In the United States, as in many countries, the single biggest source of electricity is also the dirtiest: Domestic coal-fired plants produced 1.45 billion metric tons of CO2 in 2012, according to Environmental Protection Agency data, equal to about 305 million cars. That’s more than 67 percent of the power sector’s total carbon emissions, even though coal accounts for just 37 percent of the energy mix. Put another way, coal-burning power plants in America alone exceed the total carbon emissions of Central and South America.
Limiting emissions could also have benefits beyond slowing climate change: A study released this week by public health researchers at Harvard and Syracuse universities found that controlling the amount of carbon released by power plants also cut down on emissions of toxic pollutants like sulfur dioxide and mercury, which contribute to asthma, heart disease, and other serious health impacts—not to mention that sulfur dioxide causes acid rain.
America’s carbon emissions have declined from their 2007 peak, and last fall the EPA issued rules for power plants that could prevent many (or any) new coal plants from being built. (For the time being, thanks to the fracking boom, cheap natural gas has made construction of new coal plants unlikely for economic reasons.) With the new rule, the EPA is looking to fill in the deepest part of America’s carbon footprint.
How big an effect will this have?
The rules require the power sector to cut emissions 30 percent from 2005 levels by 2030.
Does the EPA have legal authority to do this?
Yes.
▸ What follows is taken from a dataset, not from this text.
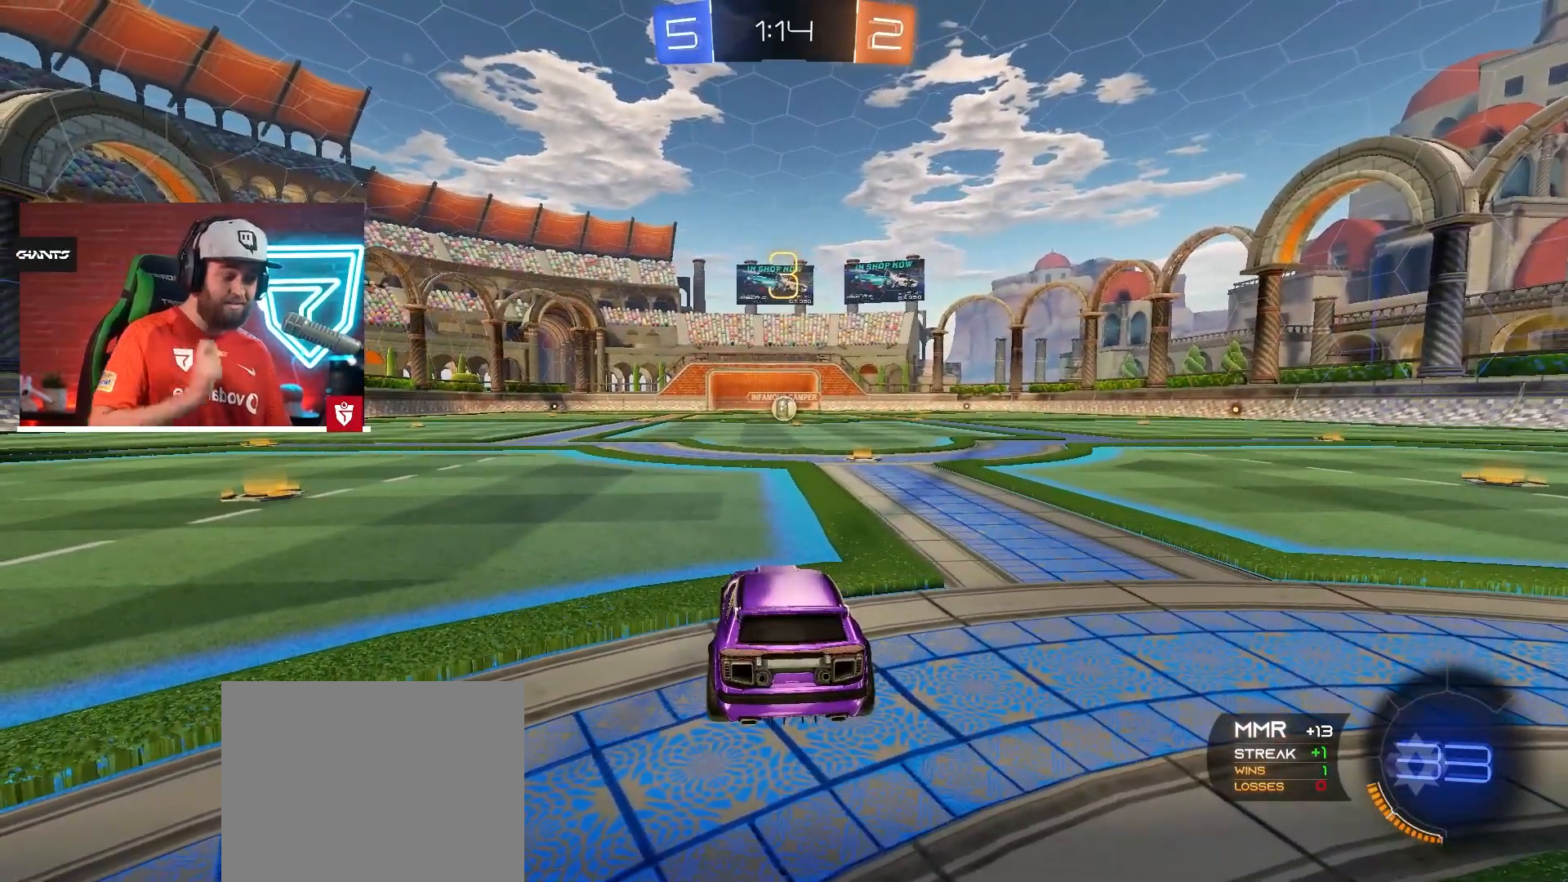
{"buttons": ["CROSS", "R2"], "left_stick": "center", "right_stick": "center", "events": [[451, "R2", "down"], [484, "CROSS", "down"]]}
Based on the 2007 Supreme Court case Massachusetts v. EPA, the EPA has had the authority to treat greenhouse gases as dangerous pollutants, enabling it to use the Clean Air Act to place limits on them. More specifically, the 2011 Supreme Court case American Electric Power v. Connecticut found that the EPA has the authority to regulate carbon pollution from power plants.
That doesn’t mean legal challenges aren’t lining up already, from coal industry groups, the U.S. Chamber of Commerce, state Republican attorneys general, and others. “I’m ready to get it over with,” says Paul Bailey, vice president for federal affairs at the American Coalition for Clean Coal Electricity (ACCCE). “I want to see what this looks like, and whether it’s something we’ll have to push back hard on.”
The key legal question is whether the courts will validate the EPA’s approach of including “outside-the-fence” measures (see below) in its assessment of how much a state can be expected to cut emissions. Bailey says the Clean Air Act doesn’t provide for anything except regulations on the plants themselves, so the EPA can’t set a standard that requires states to do anything else. But environmentalists Doniger and Ceronsky argue that because the power system is, in fact, a system with many moving pieces, there’s no legal reason why regulators and utility companies should look just at power plants and ignore things like efficiency standards and the overall energy mix.